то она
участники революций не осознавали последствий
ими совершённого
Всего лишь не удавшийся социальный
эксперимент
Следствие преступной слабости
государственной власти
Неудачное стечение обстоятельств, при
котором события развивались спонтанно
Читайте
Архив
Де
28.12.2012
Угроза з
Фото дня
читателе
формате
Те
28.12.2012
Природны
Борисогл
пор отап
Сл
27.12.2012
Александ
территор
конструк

#####

**Request:** Give each line of the records above again, unchanged.

**The answer:**
то она
участники революций не осознавали последствий
ими совершённого
Всего лишь не удавшийся социальный
эксперимент
Следствие преступной слабости
государственной власти
Неудачное стечение обстоятельств, при
котором события развивались спонтанно
Читайте
Архив
Де
28.12.2012
Угроза з
Фото дня
читателе
формате
Те
28.12.2012
Природны
Борисогл
пор отап
Сл
27.12.2012
Александ
территор
конструк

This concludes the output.